The rule will also require impacted payers to maintain an attribution process to associate patients with their in-network or enrolled providers and to allow patients to opt out of having their data available to providers. The Final Rule will require impacted payers to provide patients with plain language information about the benefits of API data exchange with their providers and their ability to opt out.

In addition, the rule will require impacted payers to implement and maintain a Payer-to-Payer API to make available claims and encounter data, data classes and data elements in the USCDI data set, and information about certain prior authorizations. According to CMS, this will help improve care continuity when a patient changes payers. Impacted payers will be required to provide patients with plain language information about the benefits of Payer-to-Payer API data exchange and their ability to opt in.

Regarding prior authorization timelines, impacted payers must send prior authorization decisions within 72 hours of receipt for expedited requests and seven calendar days for standard requests. Additionally, beginning in 2026, impacted payers must provide a specific reason for denied prior authorization decisions via portal, fax, email, mail, or phone. This requirement does not apply to prior authorization decisions for drugs. According to CMS, this requirement is intended to facilitate communication and transparency between payers, providers, and patients, and to improve providers’ ability to resubmit prior authorization requests. Impacted payers must also publicly report certain prior authorization metrics annually by posting them on their website. CMS is finalizing these policies with a compliance date starting January 1, 2026, and the initial set of metrics must be reported by March 31, 2026.

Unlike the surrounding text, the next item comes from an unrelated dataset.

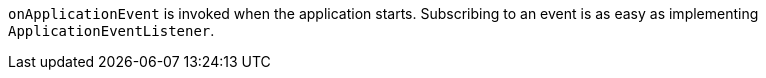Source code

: `onApplicationEvent` is invoked when the application starts. Subscribing to an event is as easy as implementing `ApplicationEventListener`.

The rule will add a new measure (Electronic Prior Authorization) to the Health Information Exchange (HIE) objective for the MIPS Promoting Interoperability performance category and the Medicare Promoting Interoperability Program. MIPS eligible clinicians will report the Electronic Prior Authorization measure by attestation beginning with the Calendar Year 2027 performance period/CY 2029 MIPS payment year, and eligible hospitals and CAHs will be required to report the measure beginning with the CY 2027 EHR reporting period.

Notably, this rule does not apply to drugs, only medical items and services. Providers have been pushing the administration to address prior authorization of drugs. But CMS decided not to because standards and technical systems can differ depending on whether drugs are administered in a physician’s office or a hospital or picked up at a pharmacy. The decision to exclude drugs from the latest prior authorization revamp means other new protections, like standards around electronic information-sharing and reporting, will not apply to cancer drugs and other kinds of specialty care that patients receive in a doctor’s office or hospital.